Several months before planting, collect soil samples for fertility testing and nematode assays. For most soil testing laboratories, it will be necessary to identify the crop as “native ornamentals.” If soil tests reveal low organic matter at the planned site, increase it through addition of compost. In a study conducted on forest soil in western North Carolina, goldenseal produced the highest root yield when grown in soil amended with 2.7 to 5.2 tons of lime/acre, with a resulting soil pH of 5.5 to 6.0. In this same study, plant survival and root yields decreased as available nitrogen (supplied as ammonium nitrate) increased. The addition of superphosphate had no effect on plant survival or growth. Based on these results and grower experiences, on a high organic matter soil goldenseal should only receive light fertilization, preferably from an organic source. Sandier soils will require more. In all instances, a balanced fertilizer can be applied at a low rate each spring as growth commences. Some growers are reporting positive growth responses to high applications of calcium in the form of gypsum. Preliminary results from studies on the influence of gypsum on goldenseal at the Mountain Horticultural Crops Research Station, however, did not support these observations. In these studies, gypsum, applied at 2000 to 5000 lb of calcium per acre, resulted in reduced leaf number and leaf size, increased disease incidence and earlier dieback compared to plants grown in soil without additional calcium. 

Propagation

Goldenseal can be propagated from rhizome pieces, root cuttings, one-year-old seedlings, or seed.

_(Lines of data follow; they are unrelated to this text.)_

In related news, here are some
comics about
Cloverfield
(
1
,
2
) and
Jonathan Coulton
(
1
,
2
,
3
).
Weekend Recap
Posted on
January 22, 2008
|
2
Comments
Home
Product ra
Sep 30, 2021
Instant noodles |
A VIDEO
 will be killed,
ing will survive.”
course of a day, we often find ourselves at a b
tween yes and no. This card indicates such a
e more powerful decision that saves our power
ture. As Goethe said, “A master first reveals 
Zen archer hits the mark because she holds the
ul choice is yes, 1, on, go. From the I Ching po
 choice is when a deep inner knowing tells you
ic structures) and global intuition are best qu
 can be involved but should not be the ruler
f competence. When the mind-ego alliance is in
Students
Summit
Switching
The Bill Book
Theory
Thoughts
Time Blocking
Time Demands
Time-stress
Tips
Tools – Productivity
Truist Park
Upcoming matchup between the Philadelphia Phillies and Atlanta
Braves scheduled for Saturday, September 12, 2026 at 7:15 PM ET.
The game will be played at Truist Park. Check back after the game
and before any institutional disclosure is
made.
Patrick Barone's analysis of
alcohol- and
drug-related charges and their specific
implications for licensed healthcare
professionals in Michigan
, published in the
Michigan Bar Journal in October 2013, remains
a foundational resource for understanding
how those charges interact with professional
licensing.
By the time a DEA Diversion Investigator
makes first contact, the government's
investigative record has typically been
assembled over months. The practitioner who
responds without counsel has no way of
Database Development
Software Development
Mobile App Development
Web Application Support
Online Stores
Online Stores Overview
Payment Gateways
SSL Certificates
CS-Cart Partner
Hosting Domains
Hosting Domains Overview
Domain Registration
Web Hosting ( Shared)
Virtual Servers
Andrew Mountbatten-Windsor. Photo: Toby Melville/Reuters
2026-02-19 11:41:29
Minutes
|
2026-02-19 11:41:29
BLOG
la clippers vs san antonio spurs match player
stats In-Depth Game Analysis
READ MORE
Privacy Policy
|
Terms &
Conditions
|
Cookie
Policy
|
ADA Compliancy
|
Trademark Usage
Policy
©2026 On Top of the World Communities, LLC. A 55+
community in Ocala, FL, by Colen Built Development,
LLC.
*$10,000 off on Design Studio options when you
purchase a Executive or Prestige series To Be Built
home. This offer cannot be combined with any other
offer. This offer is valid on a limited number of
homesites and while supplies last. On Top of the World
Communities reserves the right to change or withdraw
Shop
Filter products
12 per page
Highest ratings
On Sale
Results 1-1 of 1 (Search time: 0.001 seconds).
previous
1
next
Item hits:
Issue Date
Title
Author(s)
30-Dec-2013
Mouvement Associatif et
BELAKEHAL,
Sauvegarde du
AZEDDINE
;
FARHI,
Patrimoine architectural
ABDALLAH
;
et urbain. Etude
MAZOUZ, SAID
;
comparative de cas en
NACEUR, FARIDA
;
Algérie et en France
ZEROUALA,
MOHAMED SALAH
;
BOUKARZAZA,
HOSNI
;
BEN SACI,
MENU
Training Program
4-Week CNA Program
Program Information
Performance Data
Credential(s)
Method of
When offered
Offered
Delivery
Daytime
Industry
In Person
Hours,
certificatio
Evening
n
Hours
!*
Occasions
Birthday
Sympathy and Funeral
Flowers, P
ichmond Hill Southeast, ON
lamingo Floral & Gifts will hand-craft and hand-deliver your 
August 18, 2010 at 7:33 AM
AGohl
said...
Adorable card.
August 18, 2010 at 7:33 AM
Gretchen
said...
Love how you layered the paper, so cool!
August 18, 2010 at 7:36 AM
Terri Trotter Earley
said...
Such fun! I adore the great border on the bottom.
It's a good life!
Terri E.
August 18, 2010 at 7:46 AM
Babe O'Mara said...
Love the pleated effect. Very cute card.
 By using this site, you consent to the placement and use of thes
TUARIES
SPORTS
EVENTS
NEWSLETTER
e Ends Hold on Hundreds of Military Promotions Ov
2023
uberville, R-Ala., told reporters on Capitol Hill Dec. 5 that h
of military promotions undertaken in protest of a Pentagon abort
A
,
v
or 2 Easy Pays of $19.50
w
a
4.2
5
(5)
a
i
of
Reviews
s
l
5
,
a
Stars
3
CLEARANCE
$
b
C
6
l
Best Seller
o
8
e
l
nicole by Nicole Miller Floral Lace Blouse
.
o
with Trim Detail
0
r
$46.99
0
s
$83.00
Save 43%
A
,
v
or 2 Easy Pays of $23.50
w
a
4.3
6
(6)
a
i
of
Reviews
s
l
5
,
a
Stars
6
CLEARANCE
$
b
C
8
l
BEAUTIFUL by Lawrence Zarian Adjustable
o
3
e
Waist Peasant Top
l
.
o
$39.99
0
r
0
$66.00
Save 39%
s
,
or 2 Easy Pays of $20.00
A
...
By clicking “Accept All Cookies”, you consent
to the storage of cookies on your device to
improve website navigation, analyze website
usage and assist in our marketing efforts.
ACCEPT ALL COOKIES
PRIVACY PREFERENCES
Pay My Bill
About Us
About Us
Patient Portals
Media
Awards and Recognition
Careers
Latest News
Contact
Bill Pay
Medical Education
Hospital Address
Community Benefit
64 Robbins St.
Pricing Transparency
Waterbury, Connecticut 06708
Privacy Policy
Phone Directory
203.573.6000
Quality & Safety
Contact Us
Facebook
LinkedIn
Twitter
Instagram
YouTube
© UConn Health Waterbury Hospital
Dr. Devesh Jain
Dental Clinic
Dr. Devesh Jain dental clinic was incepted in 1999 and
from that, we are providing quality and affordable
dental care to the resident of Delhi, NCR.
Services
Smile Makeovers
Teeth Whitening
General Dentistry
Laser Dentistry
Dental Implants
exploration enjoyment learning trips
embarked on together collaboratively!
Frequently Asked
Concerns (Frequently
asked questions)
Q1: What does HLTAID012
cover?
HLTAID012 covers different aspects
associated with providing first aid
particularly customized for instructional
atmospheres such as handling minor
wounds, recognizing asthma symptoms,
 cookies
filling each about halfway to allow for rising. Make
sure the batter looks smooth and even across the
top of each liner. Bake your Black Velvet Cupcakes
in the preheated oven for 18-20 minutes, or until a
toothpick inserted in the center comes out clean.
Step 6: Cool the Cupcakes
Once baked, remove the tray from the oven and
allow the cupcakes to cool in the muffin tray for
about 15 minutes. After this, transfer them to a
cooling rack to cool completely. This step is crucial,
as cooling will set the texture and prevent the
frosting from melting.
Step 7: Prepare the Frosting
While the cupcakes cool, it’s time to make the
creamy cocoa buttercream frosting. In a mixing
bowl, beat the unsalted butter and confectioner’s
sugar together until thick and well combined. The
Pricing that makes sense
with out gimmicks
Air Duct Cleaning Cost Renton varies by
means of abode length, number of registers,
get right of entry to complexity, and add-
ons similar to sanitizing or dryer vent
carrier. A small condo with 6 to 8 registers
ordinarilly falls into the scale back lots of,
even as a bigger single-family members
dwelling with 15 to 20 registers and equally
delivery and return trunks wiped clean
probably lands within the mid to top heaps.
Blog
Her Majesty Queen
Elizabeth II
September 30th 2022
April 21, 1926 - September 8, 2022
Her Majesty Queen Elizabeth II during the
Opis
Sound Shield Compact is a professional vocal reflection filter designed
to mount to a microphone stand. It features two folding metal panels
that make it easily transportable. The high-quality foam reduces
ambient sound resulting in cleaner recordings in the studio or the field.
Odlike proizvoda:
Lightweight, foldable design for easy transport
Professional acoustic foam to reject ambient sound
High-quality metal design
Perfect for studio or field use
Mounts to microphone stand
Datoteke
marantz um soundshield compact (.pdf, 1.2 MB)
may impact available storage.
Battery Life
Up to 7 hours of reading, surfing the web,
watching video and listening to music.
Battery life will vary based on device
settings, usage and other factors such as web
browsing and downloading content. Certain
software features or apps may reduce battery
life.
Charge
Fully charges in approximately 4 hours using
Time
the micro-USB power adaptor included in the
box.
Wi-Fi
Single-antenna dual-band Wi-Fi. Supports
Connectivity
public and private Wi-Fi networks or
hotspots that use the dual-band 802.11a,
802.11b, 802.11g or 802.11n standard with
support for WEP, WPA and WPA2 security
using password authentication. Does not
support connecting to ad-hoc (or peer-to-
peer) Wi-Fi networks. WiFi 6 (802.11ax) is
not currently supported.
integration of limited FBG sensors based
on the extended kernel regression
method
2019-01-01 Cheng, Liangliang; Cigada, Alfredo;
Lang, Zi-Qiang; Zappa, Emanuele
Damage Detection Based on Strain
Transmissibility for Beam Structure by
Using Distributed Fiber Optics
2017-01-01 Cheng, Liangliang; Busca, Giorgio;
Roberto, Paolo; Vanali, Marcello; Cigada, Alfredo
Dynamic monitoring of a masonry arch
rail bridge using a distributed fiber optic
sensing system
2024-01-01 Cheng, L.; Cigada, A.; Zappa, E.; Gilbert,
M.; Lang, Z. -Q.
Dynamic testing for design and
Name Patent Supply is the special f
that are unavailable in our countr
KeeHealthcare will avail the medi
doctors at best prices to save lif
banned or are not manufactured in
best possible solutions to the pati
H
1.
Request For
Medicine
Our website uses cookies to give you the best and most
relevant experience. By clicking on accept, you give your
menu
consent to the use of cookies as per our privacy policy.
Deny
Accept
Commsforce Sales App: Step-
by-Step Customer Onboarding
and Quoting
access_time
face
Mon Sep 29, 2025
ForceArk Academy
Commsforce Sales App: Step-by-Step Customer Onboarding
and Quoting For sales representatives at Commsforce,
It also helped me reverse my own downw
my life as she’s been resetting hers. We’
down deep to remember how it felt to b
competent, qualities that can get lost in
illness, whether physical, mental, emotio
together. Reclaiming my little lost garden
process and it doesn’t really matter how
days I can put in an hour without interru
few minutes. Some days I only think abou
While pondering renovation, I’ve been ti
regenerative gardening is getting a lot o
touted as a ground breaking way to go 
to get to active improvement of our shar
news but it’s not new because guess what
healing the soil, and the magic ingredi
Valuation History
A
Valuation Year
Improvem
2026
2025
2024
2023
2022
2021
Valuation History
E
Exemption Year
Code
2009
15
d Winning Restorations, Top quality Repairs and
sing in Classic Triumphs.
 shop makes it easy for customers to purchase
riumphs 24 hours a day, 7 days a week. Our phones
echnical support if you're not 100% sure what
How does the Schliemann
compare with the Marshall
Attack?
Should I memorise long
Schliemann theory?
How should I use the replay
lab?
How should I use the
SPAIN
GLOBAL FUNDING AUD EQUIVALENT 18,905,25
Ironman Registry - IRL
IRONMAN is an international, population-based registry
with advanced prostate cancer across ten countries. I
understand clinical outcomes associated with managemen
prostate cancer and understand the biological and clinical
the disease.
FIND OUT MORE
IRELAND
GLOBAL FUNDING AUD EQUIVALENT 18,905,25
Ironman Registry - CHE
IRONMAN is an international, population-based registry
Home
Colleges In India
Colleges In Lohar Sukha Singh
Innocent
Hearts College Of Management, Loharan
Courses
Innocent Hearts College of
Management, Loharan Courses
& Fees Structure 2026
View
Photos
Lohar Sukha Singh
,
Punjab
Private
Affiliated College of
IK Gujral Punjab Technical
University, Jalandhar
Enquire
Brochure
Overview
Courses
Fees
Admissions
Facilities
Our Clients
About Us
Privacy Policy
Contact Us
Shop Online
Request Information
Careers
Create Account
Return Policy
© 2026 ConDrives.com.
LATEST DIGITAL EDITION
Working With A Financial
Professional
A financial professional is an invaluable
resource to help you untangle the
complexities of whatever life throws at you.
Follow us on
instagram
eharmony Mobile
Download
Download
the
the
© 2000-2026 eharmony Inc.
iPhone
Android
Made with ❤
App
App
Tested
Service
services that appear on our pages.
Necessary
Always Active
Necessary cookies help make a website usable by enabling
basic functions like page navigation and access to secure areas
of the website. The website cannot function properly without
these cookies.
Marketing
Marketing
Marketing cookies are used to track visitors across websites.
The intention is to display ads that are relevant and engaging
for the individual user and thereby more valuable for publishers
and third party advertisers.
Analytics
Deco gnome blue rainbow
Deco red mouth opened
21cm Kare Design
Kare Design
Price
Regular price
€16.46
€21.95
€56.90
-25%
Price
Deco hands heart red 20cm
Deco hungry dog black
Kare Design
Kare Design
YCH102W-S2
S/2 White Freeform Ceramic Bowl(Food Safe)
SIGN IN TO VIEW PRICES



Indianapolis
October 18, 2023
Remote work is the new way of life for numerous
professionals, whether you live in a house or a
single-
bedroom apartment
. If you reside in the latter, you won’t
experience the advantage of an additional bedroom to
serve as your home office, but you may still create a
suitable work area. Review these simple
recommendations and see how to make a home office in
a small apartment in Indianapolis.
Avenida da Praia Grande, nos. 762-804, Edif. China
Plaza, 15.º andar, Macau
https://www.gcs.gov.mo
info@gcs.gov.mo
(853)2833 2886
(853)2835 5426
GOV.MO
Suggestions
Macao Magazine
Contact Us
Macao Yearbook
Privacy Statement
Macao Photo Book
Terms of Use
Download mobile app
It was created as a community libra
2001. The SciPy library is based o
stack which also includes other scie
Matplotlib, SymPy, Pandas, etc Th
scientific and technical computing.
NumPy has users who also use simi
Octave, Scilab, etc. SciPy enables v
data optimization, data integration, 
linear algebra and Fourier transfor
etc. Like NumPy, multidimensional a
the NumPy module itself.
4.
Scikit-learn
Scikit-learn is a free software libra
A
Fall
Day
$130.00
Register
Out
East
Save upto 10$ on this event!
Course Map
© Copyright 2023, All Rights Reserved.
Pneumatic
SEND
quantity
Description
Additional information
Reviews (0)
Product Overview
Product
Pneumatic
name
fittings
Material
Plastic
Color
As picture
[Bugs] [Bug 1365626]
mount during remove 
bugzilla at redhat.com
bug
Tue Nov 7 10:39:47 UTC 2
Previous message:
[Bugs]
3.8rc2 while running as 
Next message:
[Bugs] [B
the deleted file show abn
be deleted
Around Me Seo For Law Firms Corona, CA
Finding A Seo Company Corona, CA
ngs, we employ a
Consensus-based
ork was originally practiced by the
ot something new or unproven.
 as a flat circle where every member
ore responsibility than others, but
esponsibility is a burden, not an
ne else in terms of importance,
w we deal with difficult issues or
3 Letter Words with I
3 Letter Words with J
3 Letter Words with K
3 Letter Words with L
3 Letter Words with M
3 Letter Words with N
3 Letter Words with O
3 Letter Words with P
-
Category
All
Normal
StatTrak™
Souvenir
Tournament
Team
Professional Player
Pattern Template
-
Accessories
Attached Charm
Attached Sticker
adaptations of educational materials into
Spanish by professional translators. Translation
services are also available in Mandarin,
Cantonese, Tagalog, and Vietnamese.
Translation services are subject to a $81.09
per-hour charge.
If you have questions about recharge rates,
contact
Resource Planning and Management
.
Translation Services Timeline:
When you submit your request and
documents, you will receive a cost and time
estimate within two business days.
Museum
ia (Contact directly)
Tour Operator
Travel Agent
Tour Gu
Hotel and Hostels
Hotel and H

It takes 5 to 7 years to grow harvestable roots from seed and 3 to 5 years to grow harvestable roots from rhizome pieces. Root cuttings or seedlings usually take 4 to 6 years. Fall planting has been successful in all growing areas. Spring planting has also been very successful in the Southeast. In a recent study, goldenseal planting stock (rhizomes with roots or one year old seedlings) held at 40° F until planting in early July experienced no ill effects as a result and could not be distinguished from the spring planted material by the following season. 

Mulch

Goldenseal should be mulched to hold in soil moisture, reduce weed growth, moderate temperatures, and provide winter protection. The mulch layer should be several inches deep at time of planting. Depending on the type of mulch, it may need to be replenished every year or two. In areas where the soil tends to freeze and thaw, several inches of extra mulch should be provided to protect the roots during the winter. The mulch should be raked back to a depth of 1 to 2 inches before the plants emerge in the spring. 

Goldenseal is commonly mulched with whole or shredded leaves, hardwood bark chips, hardwood bark and sawdust mixture, or straw. Although straw is used successfully in many areas of the country, in studies at two locations in NC straw has performed poorly. The straw tends to hold excessive moisture near the crown of the plant causing rot. Slugs have also caused significantly more damage in the straw mulched plots than in any other mulch treatment. In two years of growth, hardwood and pine bark mulches have performed well. Plants grown with fresh sawdust mulch were nitrogen deficient the first year but grew well the second year.